The three last of the evils mentioned, αἶσχος, ἀσθένεια, ἀναπηρία, occur again, as Victorius notes (without the reference, which is also omitted by Gaisford who quotes him), Eth. N. III 7, 1114 a 22, seq., in a passage (which will serve as a partial commentary on the text of the Rhetoric) in which the distinction is drawn between defects and injuries bodily and mental as misfortunes, due to nature or accident, and the same when we have brought them on ourselves by carelessness or vice. Thus αἰσχρότης or αἶσχος may be due to nature, διὰ φύσιν, or to the neglect of athletic exercises, ἀγυμνασίαν, or carelessness in general, ἀμέλειαν: in the former case it is the object not of censure but of pity; in the latter it is to be blamed. The same may be said of ἀσθένεια, and πήρωσις, the equivalent of ἀναπηρία in the Rhetoric; the instance of the mutilation or crippled condition there given is blindness; ‘no one would reproach a man blinded either by nature or disease or a blow, but would rather pity him; but if the blindness proceeded from drunkenness or any other form of licentiousness every one would condemn it’. We have here the necessary qualification supplied which limits and distinguishes the cases in which ugliness, weakness and mutilation are really pitiable.

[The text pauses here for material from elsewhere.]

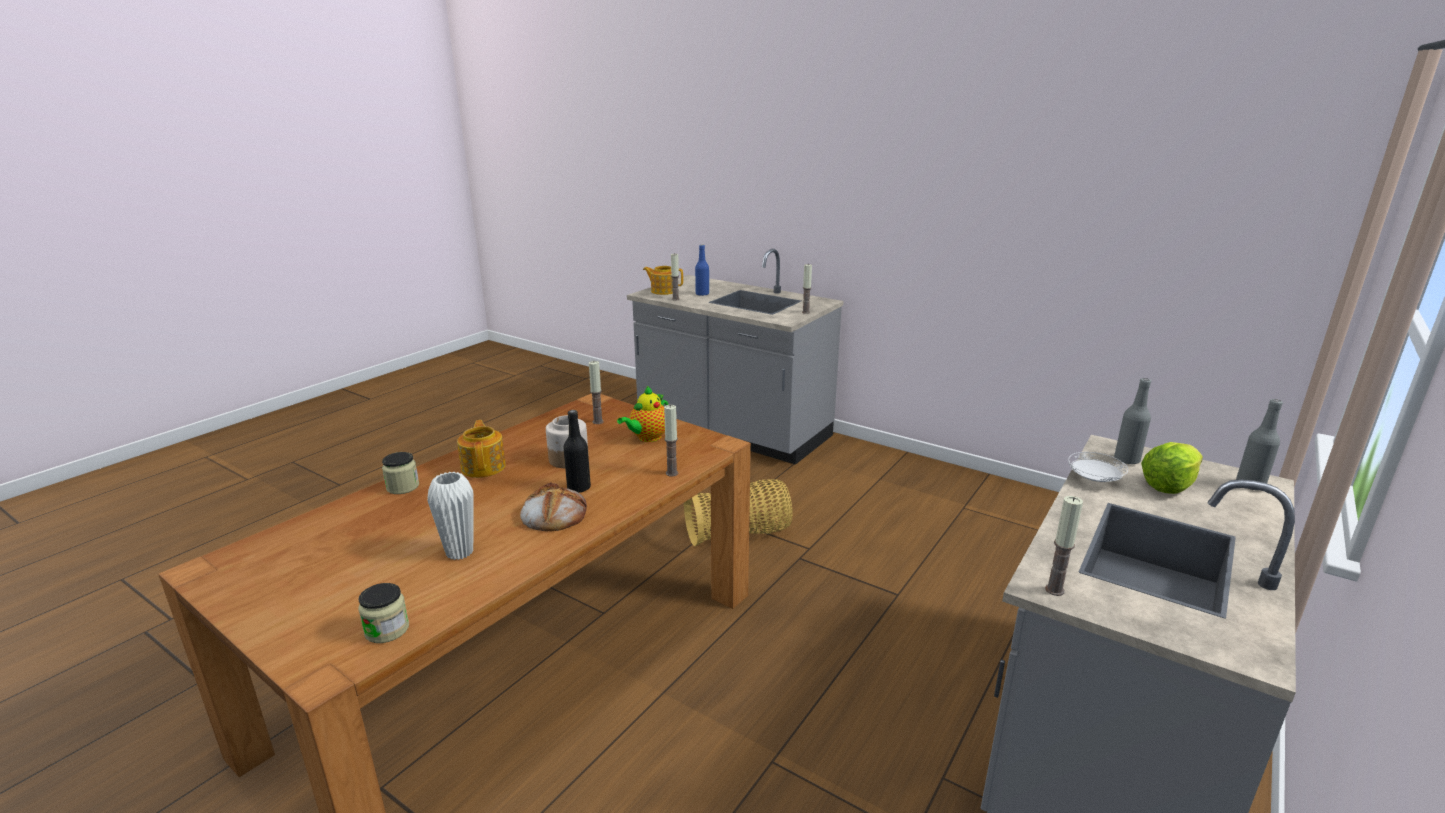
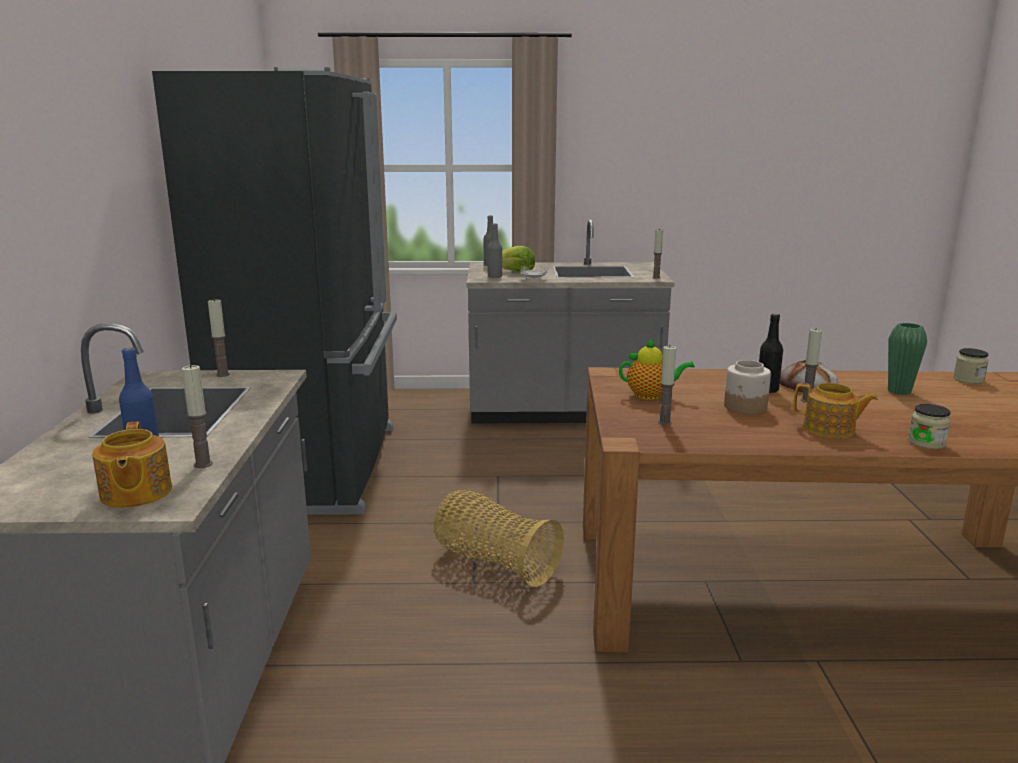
camera: 125 degrees left, 5 degrees down
white vase [428,472,474,560] -> green vase [888,323,927,395]
teapot [457,420,506,478] -> teapot turned 105 degrees counterclockwise [793,383,878,438]
candle [664,405,678,476] -> candle moved to [801,329,822,402]
none -> black fridge [152,67,397,515]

‘And when an ill result follows from what might naturally have been expected to lead to good’, i. e. when in any enterprise or course of action, we have done everything that seemed likely to ensure success, and yet fail (or ‘come to grief’) in spite of all our endeavours, this again is a misfortune, or piece of ill-luck: ‘and the frequent repetition of accidents of this kind’.

With ἀγαθόν τι πρᾶξαι comp. χρηστόν τι πράττων, Arist. Plut. 341. Victorius refers in illustration of this disappointed expectation to Ariadne's complaint in Catullus, Epith. Pel. et Thet. 139, certe ego te in medio versantem turbine leti eripui, et seq.